INFORMATION SUPPLIED.
^^^^
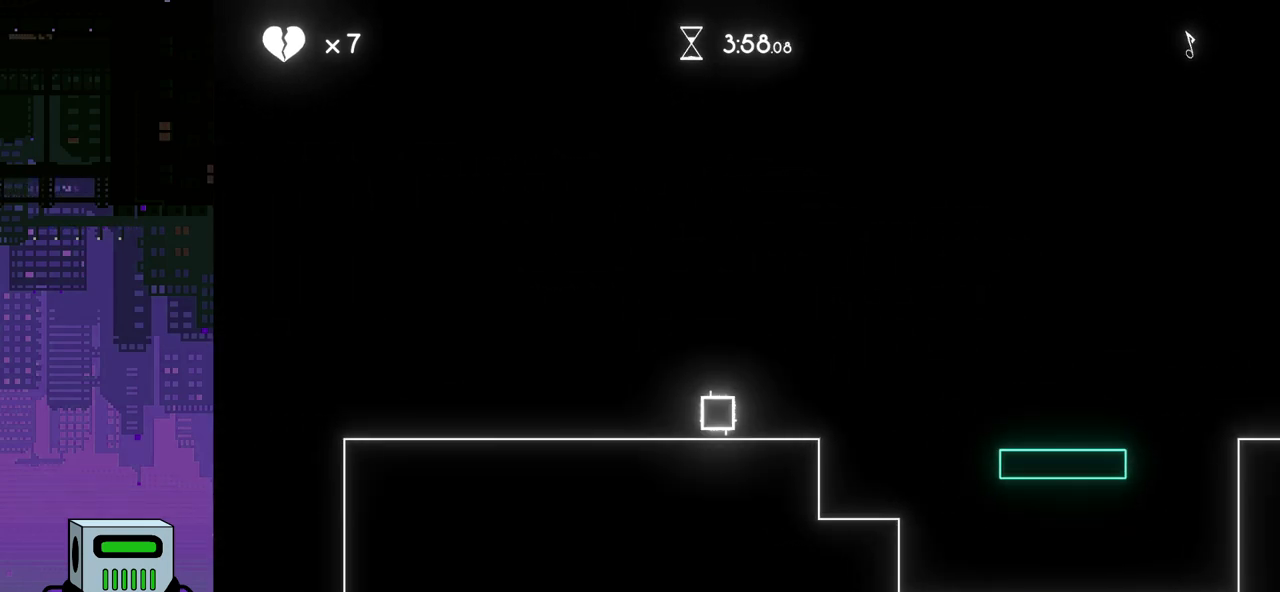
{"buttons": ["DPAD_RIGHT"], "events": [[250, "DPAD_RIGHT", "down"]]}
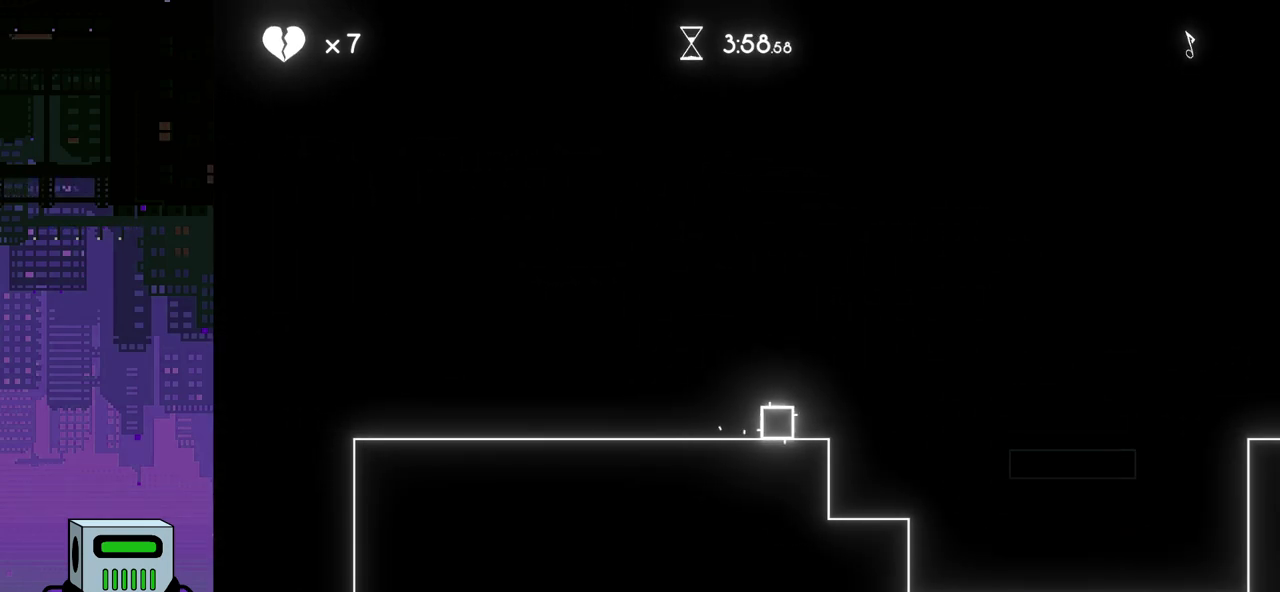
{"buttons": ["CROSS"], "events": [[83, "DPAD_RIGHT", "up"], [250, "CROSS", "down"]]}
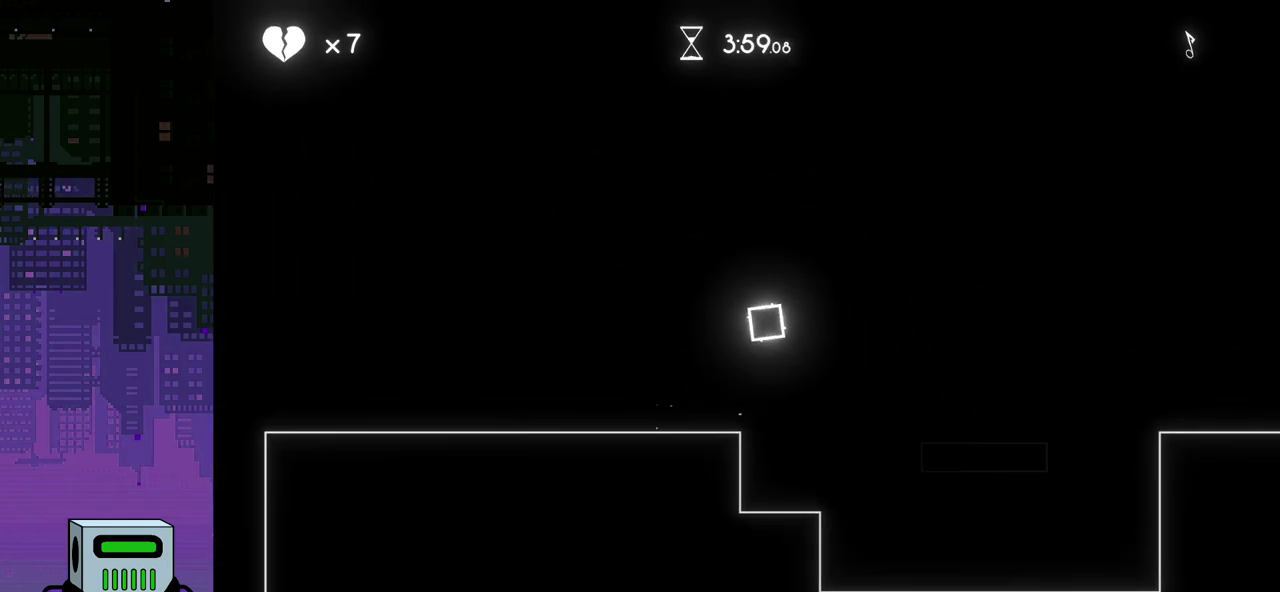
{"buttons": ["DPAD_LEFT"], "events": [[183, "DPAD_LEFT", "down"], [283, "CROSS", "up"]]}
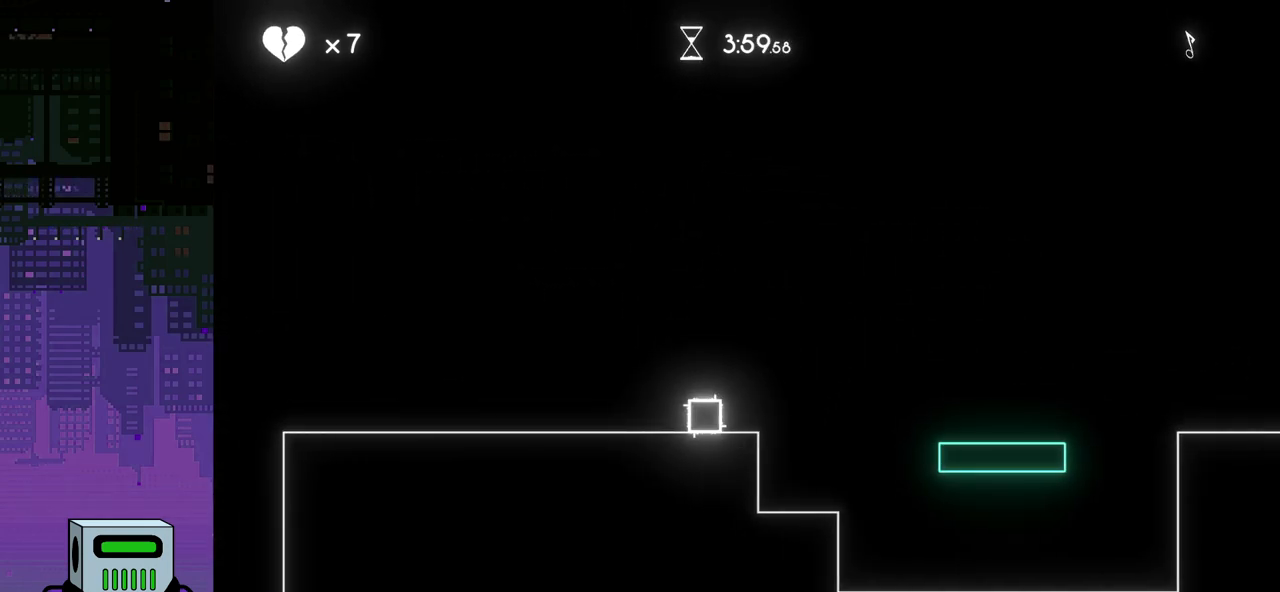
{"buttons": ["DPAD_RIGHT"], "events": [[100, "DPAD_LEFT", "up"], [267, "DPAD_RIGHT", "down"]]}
^^^^
EXERCISE PROMPT. Determine how many lines in the listing above hold the string "CROSS", then write only the number.

OUTPUT OF THE TASK. 2